* [Data]
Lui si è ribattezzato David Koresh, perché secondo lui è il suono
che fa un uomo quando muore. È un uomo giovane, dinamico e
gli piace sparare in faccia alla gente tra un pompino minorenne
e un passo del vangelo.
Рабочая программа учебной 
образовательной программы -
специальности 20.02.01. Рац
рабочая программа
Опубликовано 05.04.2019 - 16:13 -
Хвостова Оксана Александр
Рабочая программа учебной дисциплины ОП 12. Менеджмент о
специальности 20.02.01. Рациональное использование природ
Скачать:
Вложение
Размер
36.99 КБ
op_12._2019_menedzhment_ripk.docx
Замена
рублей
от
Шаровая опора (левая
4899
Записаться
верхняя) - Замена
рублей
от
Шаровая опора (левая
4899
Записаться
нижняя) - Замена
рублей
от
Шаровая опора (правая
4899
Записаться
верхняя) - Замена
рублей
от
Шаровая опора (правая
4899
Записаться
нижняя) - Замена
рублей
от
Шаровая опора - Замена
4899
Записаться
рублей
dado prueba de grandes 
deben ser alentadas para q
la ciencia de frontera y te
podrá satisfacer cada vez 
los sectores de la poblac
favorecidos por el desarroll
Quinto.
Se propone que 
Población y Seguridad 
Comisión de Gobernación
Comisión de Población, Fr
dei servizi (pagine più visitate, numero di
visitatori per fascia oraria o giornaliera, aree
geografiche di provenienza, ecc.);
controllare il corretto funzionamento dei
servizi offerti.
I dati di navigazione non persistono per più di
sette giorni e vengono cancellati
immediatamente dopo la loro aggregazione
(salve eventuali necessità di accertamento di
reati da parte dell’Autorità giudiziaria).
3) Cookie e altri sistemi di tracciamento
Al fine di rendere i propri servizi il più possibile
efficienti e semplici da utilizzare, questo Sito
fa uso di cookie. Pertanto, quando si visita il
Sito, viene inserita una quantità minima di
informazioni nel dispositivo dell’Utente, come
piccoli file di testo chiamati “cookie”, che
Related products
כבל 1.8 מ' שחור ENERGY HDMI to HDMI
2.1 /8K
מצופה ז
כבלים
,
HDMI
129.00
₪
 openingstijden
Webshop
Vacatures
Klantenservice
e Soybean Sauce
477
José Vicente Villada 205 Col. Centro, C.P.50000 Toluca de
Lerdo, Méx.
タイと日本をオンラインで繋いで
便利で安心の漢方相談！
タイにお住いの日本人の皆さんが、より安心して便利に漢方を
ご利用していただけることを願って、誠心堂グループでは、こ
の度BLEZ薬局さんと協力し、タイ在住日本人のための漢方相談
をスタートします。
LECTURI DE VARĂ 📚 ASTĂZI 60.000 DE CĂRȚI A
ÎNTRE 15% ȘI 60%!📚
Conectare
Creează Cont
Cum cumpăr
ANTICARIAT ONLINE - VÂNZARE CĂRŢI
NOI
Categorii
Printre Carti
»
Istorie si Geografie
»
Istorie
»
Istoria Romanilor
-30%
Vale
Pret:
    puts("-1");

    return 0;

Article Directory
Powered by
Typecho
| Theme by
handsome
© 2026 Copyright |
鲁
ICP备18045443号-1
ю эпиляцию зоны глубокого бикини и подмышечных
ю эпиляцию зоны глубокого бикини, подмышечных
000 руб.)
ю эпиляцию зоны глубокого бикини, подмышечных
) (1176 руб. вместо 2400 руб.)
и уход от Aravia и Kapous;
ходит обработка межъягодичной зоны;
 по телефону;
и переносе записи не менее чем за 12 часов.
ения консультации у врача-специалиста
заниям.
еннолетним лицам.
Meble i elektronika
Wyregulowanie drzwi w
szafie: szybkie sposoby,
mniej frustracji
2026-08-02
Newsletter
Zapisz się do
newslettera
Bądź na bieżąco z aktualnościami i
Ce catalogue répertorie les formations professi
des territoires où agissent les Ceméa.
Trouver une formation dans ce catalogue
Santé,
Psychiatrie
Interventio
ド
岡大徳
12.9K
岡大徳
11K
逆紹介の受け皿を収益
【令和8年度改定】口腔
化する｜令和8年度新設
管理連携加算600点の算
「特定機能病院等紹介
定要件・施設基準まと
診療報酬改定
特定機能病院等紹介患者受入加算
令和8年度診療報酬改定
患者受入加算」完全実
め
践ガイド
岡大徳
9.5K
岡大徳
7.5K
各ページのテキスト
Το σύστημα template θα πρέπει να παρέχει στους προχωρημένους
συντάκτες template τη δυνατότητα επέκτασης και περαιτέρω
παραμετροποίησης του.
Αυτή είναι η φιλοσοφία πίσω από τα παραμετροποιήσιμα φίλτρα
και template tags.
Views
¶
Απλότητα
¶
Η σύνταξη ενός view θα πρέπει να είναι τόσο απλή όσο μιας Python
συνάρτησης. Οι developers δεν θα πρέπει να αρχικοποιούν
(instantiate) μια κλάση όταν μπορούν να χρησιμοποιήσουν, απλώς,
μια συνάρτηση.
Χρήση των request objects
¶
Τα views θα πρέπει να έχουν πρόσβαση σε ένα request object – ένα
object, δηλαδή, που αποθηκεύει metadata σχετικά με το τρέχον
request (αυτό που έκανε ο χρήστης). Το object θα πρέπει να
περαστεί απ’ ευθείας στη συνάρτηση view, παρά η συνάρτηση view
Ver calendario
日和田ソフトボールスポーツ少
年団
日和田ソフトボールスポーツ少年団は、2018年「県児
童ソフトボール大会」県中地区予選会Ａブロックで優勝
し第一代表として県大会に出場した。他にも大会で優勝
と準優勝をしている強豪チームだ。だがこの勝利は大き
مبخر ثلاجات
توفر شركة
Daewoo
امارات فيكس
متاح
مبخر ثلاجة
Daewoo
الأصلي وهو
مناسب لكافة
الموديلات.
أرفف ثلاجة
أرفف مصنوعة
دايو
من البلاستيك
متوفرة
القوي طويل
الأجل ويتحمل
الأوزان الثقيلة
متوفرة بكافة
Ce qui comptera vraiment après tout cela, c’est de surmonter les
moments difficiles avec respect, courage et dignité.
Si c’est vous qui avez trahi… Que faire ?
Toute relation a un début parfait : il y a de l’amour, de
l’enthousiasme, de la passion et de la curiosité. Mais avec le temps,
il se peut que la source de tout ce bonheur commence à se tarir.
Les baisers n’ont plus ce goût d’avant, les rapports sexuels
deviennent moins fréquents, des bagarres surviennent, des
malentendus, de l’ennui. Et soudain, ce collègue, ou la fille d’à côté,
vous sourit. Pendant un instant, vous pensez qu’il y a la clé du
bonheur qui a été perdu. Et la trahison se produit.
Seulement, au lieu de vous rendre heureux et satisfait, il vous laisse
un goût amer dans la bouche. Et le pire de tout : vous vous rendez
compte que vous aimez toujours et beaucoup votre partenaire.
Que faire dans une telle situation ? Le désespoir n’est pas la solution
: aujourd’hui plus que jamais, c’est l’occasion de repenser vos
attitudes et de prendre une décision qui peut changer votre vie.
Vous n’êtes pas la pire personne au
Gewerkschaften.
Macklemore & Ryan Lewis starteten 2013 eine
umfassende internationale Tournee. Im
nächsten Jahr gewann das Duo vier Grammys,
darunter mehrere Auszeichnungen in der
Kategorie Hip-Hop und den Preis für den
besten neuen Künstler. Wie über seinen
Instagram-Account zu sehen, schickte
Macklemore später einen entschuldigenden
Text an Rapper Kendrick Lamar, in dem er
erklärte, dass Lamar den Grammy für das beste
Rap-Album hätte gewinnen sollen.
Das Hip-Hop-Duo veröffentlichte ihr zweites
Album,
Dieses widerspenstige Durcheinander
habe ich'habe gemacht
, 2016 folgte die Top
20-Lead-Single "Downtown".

* [Exercise aim] Check every line of the data above for the string "είναι", and copy those that have it.

* [Exercise result]
Αυτή είναι η φιλοσοφία πίσω από τα παραμετροποιήσιμα φίλτρα
Η σύνταξη ενός view θα πρέπει να είναι τόσο απλή όσο μιας Python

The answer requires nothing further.